(PROVIDED DATA begins)

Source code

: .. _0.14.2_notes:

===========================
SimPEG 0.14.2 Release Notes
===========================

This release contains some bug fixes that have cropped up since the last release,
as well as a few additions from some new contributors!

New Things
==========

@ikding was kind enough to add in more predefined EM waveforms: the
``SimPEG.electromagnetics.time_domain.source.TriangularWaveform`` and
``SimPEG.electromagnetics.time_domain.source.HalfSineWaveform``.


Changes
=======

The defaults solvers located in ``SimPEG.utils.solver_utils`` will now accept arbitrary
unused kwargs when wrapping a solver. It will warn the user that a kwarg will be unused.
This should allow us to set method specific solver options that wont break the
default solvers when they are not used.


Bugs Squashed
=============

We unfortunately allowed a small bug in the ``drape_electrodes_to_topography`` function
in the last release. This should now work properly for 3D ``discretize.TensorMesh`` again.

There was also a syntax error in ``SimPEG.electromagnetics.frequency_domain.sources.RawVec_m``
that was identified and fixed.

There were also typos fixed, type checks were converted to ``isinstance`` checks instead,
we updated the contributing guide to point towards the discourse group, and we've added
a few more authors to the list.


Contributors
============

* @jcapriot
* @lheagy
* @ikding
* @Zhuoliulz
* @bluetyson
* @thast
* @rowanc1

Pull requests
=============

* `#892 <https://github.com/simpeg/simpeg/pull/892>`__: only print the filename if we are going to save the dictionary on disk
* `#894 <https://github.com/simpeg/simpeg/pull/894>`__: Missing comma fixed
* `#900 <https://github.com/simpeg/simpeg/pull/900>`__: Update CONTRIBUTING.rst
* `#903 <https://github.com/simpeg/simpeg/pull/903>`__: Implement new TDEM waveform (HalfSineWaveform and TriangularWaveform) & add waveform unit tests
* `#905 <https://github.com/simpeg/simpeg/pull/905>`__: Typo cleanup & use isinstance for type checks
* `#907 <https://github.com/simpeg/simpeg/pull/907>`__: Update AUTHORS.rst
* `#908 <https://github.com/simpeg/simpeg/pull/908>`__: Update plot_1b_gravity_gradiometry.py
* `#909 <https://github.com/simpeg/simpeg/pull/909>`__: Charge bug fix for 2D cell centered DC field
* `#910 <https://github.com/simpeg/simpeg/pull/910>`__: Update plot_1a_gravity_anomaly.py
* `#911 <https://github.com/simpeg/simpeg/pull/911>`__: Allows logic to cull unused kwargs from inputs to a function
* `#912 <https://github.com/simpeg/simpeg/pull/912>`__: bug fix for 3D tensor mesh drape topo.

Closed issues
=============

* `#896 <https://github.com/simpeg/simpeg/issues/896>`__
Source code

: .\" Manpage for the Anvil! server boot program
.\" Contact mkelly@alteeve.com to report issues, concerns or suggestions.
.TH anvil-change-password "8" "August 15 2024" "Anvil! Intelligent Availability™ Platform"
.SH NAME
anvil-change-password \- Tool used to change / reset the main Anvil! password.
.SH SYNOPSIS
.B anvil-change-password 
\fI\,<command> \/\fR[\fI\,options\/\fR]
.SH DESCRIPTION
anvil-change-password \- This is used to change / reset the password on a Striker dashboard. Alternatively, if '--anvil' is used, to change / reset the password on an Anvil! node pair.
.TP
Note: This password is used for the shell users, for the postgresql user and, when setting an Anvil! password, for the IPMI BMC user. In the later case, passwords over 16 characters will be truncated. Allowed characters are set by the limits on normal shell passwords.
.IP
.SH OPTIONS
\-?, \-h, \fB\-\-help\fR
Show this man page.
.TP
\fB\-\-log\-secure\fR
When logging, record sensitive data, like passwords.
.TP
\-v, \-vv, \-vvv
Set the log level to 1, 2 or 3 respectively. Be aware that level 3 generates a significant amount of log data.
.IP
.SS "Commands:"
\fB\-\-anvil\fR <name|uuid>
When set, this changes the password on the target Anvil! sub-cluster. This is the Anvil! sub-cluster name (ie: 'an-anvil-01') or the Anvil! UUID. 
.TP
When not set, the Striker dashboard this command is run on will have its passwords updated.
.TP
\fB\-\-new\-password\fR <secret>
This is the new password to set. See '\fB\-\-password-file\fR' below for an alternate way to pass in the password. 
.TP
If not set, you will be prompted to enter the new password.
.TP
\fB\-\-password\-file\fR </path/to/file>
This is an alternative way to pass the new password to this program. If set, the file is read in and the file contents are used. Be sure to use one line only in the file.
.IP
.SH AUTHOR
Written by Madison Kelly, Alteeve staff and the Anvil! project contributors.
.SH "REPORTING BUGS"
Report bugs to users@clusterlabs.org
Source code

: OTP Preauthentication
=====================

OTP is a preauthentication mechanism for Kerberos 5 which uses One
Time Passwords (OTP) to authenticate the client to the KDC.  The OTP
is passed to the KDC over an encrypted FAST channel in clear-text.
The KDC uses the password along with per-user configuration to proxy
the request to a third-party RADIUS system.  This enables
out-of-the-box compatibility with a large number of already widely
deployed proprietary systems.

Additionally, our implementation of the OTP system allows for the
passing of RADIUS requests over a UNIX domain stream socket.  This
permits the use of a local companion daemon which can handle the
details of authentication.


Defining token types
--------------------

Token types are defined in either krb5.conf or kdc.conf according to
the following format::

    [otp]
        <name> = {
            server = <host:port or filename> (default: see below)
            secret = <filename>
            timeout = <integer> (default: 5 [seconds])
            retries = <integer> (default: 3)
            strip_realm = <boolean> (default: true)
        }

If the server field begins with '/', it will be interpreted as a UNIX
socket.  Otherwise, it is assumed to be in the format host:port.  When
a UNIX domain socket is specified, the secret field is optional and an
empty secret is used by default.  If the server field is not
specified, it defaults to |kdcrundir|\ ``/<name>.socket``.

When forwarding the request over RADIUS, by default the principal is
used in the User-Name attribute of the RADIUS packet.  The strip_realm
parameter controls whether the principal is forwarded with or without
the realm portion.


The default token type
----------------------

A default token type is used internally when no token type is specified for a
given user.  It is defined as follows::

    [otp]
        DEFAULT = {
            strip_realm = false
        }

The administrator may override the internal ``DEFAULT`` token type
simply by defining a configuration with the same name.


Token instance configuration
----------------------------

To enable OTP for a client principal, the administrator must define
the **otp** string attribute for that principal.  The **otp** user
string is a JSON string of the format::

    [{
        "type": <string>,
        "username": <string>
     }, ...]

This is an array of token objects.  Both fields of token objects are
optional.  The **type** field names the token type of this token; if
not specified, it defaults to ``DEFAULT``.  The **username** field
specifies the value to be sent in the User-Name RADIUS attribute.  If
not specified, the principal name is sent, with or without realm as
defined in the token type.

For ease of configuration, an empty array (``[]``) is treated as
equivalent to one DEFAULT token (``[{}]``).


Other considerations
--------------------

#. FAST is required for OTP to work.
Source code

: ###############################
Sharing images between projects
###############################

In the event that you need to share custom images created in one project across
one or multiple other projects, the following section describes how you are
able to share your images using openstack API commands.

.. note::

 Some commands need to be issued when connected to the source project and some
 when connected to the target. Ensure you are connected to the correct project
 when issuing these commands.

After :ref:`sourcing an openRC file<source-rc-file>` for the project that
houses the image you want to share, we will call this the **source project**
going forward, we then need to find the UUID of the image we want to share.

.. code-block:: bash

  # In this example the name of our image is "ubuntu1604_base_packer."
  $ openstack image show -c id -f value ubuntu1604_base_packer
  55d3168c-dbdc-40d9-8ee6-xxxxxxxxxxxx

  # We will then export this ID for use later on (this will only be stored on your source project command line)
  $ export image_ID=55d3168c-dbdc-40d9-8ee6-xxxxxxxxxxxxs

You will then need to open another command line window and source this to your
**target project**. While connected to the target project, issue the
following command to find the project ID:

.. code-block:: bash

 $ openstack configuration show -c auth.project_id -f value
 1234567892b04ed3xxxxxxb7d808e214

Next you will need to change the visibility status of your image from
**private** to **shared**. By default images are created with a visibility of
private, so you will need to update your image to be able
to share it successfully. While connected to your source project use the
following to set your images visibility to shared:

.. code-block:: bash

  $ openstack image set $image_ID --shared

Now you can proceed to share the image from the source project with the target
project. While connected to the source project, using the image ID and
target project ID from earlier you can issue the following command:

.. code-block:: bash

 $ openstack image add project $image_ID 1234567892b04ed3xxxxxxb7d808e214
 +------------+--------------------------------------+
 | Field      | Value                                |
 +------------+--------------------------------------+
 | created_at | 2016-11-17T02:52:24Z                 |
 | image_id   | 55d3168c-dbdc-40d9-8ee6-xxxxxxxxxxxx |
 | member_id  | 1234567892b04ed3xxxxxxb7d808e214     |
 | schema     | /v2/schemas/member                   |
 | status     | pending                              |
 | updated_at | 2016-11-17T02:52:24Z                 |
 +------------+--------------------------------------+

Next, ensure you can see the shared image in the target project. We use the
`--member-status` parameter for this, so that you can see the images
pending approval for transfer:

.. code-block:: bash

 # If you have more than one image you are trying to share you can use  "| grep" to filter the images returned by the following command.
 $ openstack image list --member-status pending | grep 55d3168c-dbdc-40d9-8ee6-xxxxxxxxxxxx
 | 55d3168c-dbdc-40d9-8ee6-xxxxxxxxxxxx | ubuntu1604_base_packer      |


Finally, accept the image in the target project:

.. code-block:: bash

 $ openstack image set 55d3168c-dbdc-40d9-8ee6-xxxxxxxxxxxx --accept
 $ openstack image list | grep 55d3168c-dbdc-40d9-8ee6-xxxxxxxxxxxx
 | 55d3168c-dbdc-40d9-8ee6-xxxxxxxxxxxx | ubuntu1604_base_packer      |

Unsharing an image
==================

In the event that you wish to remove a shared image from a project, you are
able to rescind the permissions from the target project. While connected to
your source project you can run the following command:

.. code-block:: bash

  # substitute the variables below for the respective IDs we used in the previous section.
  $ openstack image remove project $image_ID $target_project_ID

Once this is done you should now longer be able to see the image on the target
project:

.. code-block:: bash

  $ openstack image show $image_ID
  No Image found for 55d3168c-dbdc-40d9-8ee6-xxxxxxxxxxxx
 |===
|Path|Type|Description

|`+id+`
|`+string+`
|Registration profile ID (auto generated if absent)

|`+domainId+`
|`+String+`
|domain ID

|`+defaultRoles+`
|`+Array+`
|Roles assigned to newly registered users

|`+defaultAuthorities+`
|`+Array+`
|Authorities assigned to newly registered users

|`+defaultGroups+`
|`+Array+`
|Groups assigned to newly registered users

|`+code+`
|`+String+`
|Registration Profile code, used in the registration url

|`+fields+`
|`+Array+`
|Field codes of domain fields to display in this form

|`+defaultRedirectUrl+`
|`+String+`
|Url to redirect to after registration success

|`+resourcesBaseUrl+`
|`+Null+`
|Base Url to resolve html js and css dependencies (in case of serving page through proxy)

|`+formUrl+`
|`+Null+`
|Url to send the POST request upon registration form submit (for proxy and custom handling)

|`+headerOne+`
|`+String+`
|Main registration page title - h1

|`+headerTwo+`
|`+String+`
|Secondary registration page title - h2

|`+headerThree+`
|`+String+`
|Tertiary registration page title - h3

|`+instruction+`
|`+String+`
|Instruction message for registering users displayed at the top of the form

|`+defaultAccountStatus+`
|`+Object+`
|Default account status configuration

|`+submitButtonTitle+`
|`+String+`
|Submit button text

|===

(PROVIDED DATA ends)

__PROMPT__
From the records above, transcribe without alteration every line from the one with "following command to" to the one with "project. While connected to the", inclusive.

__RESPONSE AREA__
following command to find the project ID:

.. code-block:: bash

 $ openstack configuration show -c auth.project_id -f value
 1234567892b04ed3xxxxxxb7d808e214

Next you will need to change the visibility status of your image from
**private** to **shared**. By default images are created with a visibility of
private, so you will need to update your image to be able
to share it successfully. While connected to your source project use the
following to set your images visibility to shared:

.. code-block:: bash

  $ openstack image set $image_ID --shared

Now you can proceed to share the image from the source project with the target
project. While connected to the source project, using the image ID and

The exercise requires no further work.